WHAT TO PRODUCE: Select the lines below containing the word "enumerate".

Stored data entries:
● ● ●

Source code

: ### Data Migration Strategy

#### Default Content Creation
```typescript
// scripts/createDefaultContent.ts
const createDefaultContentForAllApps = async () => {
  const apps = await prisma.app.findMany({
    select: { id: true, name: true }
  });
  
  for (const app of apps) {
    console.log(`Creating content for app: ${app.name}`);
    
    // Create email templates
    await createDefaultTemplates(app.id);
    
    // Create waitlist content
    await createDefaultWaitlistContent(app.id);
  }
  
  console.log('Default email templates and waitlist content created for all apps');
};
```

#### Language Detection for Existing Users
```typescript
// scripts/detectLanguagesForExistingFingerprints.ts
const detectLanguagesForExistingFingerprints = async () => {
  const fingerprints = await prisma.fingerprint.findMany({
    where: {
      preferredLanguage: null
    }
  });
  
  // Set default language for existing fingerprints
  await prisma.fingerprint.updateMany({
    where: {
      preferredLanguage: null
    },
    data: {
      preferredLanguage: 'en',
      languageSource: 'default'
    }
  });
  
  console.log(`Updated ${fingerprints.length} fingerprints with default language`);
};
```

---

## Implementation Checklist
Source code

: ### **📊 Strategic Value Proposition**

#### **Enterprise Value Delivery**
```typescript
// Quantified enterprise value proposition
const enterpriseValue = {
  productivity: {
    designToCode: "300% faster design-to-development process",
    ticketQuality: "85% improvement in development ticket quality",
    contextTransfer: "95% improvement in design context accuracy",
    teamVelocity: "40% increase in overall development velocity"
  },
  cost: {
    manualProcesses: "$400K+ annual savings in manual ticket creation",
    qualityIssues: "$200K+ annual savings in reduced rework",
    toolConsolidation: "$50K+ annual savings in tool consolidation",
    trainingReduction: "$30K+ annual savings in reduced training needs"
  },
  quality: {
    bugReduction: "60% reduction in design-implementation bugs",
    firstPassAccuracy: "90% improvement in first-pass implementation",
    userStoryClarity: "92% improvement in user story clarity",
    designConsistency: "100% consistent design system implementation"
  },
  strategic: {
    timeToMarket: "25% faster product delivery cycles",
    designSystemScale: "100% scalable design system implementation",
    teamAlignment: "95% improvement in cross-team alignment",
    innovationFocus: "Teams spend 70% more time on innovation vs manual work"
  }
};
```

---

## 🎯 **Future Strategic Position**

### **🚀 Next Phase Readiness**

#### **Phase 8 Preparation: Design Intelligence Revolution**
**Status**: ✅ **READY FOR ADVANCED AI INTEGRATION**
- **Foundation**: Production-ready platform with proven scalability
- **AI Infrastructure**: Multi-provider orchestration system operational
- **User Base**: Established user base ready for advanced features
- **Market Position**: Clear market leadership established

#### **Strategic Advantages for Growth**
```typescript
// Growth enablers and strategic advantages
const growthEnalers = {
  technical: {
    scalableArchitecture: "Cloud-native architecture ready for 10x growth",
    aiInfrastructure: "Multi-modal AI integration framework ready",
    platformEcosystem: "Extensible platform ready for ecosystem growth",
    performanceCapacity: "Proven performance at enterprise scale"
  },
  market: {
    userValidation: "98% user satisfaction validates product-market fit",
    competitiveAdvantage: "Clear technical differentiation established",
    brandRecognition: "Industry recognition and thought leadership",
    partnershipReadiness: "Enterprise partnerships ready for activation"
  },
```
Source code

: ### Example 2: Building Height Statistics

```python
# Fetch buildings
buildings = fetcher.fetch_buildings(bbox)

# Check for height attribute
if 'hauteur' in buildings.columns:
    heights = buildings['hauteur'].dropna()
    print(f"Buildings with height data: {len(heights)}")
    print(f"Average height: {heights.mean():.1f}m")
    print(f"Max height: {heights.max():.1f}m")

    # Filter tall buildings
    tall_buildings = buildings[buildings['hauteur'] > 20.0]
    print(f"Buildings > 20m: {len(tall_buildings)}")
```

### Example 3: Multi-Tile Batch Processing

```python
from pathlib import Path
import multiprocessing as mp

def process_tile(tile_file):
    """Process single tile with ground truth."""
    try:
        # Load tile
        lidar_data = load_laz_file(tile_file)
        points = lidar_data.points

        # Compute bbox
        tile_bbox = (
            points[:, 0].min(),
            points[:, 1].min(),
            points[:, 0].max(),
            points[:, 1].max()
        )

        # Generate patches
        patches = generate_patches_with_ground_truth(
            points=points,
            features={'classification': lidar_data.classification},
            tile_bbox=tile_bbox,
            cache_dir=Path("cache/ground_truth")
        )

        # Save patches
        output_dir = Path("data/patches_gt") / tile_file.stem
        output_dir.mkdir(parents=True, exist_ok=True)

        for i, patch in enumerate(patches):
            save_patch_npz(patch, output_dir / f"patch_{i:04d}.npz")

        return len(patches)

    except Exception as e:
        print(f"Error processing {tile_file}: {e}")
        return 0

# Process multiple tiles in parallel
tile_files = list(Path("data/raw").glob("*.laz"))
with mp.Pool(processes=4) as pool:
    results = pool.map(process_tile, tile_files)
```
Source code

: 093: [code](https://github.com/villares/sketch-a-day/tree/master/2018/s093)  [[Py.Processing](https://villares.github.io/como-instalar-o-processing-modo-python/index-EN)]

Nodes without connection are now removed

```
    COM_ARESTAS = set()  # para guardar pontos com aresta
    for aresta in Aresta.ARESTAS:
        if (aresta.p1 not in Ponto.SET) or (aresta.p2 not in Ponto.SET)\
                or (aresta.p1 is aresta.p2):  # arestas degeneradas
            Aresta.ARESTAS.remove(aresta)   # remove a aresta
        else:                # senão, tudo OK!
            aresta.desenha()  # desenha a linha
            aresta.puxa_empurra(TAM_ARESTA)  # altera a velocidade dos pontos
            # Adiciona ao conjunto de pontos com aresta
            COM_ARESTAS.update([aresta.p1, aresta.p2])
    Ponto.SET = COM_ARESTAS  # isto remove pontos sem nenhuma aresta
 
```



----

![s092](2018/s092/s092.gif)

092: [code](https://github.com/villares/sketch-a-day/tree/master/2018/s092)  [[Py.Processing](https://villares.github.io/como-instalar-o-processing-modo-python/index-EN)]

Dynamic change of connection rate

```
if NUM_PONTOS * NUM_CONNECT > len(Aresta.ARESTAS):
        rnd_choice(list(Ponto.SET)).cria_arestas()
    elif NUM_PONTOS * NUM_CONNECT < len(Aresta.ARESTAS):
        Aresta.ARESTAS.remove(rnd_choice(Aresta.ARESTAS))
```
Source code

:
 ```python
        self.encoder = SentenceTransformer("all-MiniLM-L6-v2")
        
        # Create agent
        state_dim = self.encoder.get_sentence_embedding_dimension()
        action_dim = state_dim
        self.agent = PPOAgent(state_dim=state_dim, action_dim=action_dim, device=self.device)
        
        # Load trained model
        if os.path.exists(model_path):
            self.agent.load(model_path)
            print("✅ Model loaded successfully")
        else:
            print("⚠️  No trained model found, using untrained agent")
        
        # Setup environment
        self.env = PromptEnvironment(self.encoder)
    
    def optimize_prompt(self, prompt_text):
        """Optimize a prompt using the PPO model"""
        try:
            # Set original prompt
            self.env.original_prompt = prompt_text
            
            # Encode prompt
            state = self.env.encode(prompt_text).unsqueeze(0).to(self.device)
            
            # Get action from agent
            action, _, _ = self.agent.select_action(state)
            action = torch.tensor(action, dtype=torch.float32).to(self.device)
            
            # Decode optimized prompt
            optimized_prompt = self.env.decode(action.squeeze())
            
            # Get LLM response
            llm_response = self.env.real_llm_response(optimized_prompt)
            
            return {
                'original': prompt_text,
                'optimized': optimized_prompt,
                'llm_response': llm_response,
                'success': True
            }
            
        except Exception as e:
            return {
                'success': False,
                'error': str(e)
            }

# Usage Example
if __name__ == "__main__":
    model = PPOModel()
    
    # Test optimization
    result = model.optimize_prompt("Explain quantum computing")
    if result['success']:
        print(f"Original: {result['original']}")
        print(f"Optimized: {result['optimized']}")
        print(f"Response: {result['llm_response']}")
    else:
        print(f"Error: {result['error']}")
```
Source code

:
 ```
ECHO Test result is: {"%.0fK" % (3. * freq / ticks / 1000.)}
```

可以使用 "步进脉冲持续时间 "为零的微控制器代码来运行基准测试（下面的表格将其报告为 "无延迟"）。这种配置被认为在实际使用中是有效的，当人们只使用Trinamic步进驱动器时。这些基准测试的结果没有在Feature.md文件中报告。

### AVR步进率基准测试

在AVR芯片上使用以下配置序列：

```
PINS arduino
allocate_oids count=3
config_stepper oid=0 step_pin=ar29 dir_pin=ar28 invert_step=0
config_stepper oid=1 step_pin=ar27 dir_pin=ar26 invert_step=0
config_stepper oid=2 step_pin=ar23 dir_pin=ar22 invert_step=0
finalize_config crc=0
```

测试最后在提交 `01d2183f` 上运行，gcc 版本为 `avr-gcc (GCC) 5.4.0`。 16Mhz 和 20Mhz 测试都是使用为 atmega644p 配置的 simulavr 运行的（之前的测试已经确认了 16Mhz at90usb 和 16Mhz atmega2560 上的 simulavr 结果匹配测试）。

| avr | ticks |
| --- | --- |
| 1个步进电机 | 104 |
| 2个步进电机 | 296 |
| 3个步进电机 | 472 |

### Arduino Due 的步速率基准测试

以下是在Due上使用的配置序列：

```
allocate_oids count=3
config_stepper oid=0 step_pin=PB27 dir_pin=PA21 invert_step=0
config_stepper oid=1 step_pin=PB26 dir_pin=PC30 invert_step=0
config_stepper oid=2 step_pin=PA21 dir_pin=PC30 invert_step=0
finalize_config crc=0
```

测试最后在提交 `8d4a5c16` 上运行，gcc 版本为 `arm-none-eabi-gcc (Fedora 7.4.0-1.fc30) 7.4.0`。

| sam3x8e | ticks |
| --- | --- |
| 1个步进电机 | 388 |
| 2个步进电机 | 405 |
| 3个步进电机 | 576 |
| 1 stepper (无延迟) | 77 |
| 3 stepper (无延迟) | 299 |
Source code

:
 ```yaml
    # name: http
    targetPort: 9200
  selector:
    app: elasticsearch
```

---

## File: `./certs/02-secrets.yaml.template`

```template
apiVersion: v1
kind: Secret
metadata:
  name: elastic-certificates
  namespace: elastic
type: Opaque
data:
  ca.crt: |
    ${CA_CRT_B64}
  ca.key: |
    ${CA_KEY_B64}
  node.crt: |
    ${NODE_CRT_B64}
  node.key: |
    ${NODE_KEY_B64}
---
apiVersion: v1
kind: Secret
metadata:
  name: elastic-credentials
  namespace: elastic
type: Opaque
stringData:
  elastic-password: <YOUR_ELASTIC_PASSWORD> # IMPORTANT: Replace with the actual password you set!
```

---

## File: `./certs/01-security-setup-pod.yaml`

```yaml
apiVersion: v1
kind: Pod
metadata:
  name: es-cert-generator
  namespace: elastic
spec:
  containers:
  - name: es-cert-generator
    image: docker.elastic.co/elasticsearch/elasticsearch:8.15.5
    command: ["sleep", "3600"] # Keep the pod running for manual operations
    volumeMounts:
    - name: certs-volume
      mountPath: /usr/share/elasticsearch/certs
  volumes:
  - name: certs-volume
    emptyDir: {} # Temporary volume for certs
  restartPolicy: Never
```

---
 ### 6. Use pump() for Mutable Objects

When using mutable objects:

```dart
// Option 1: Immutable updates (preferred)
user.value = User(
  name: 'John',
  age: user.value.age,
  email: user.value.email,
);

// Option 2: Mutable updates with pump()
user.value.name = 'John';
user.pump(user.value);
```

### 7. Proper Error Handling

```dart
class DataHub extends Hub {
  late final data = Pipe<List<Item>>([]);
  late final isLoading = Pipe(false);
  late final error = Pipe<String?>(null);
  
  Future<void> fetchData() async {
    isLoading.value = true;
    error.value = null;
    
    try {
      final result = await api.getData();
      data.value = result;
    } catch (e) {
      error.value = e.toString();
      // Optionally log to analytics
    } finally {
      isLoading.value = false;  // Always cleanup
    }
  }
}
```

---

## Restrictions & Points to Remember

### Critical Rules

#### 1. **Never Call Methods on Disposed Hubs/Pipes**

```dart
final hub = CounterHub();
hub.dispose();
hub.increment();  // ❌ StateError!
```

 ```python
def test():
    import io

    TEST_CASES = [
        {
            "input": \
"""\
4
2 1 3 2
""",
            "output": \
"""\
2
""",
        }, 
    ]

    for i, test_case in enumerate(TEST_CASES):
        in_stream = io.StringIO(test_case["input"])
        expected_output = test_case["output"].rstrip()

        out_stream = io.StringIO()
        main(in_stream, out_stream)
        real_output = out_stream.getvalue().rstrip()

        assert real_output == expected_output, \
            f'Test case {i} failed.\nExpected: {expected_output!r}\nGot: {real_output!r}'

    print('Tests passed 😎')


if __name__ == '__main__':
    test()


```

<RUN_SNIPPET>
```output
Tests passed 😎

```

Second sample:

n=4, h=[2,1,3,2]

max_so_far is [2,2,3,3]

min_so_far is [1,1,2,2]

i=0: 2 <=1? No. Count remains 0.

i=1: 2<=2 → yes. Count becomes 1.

● ● ●

ANSWER BOX:
        for i, patch in enumerate(patches):
    for i, test_case in enumerate(TEST_CASES):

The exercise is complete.